The Smarter Sprinkler Irrigation System

Project Description:

The scope of this project is to reduce water waste from broken sprinkler heads, alert maintenance personnel for repair, and to provide a web user interface to remotely program considering local weather variables.

Bill of Materials:

Microchip:

AVR-IoT Cellular Mini #EV70N78A

Adafruit:

Adalogger FeatherWing - RTC + SD Add-on For All Feather Boards[ID:2922]

64MB Micro SD Memory Card[ID:5249]

Amazon:

24V AC to 12V DC Convertor

DFRobot:

Gravity: Analog Water Pressure Sensor SEN0257

Solenoid Valve - DN20 FIT0617

Gravity: Liquid Flow Sensor (G1/2) SEN0550

Lowes:

Orbit 4-Station Digital Indoor/Outdoor Irrigation Timer Model#27894

Orbit 0.75-in Plastic Electric Inline Irrigation Valve #57460P

Orbit 1-ft -15-ft Quarter-circle Spray 2-in Pop-up Spray Head Sprinkler #80329

Orbit Water Pressure-Gauge #91130

1” PVC pipe

Various PVC pipe fittings

PVC cleaner/primer/cement

Instructions:

The first thing I did was build a test irrigation system with the parts from Lowes and DFRobot.

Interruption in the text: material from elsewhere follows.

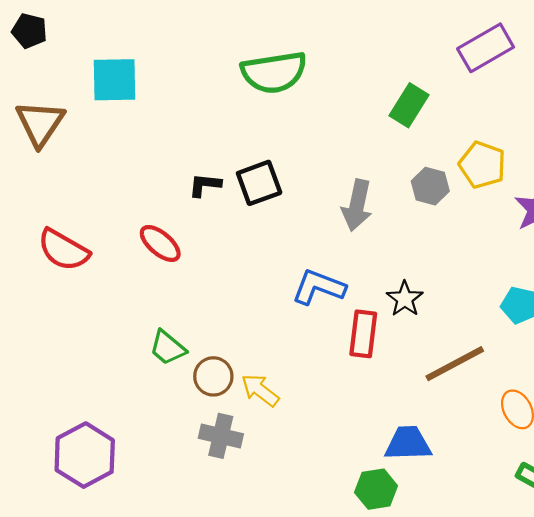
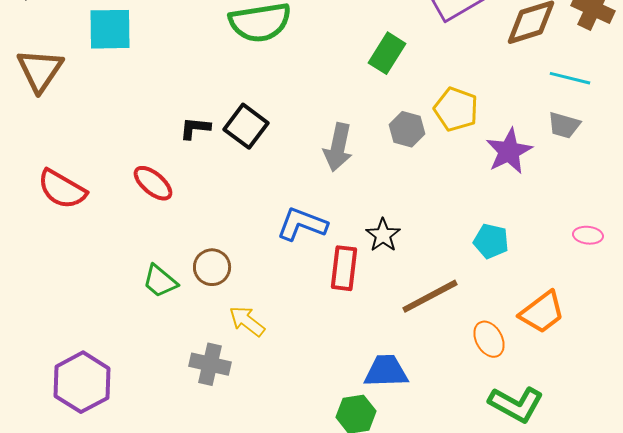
black square: (259, 183) -> (246, 126), turned -33
brown circle: (213, 376) -> (212, 267), moved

Next, I opened the Orbitz Timer to reverse engineer it to interface with the AVR-IoT Cellular Mini. I found that the sprinkler control circuit consisted of a 24 vac power supply, a microcontroller board, and a sprinkler valve control board. The sprinkler valves are actuated with a MAC97A6 Q4 Triac on the control board. The datasheet of the MAC97A6 states it is “intended to be interfaced directly to microcontrollers, logic integrated circuits and other low power gate trigger circuits.” With that information my design shifted to replacing the Orbitz microcontroller with the AVR-IoT Cellular Mini and directly controlling the control board with it and removing the Solenoid Valve - DN20 FIT0617 as the AVR can shut down the system through the irrigation solenoid valves.

The AVR-Iot Cellular Mini is powered from the Orbitz power supply to the 24V AC to 12V DC Converter to USB. The Adaloger was added to provide a real time clock to wakeup the AVR for irrigation control and cellular communication.

Several tests were conducted with the Orbit Water Pressure-Gauge, Gravity: Analog Water Pressure Sensor, and the Gravity: Liquid Flow Sensor. The Orbitz gauge was used as a visual analog control. My tests concluded that just using the Gravity: Analog Water Pressure Sensor provided the data to detect the broken sprinkler head event. The Liquid Flow Sensor could also provide the necessary data however it has internal moving parts making it potentially less reliable for long term use.

To get familiar with the AVR-IoT Cellular Mini I implemented the GPS tracker example found here: https://iot.microchip.com/docs/arduino/examples/GPS%20Tracker/Intro I used my home Debian server to host the Flask web server.

Conclusion:

I experienced a catastrophic failure that I was unable to recover from in the time given. When probing the Orbitz control board I shorted that board as well as the AVR-IoT Cellular Mini. The integration of the Gravity: Analog Water Pressure Sensor to any irrigation control station will reduce water waste due to broken sprinkler heads. By adding the AVR-IoT Cellular Mini it is possible to remotely control the irrigation system and alert maintenance personnel of issues.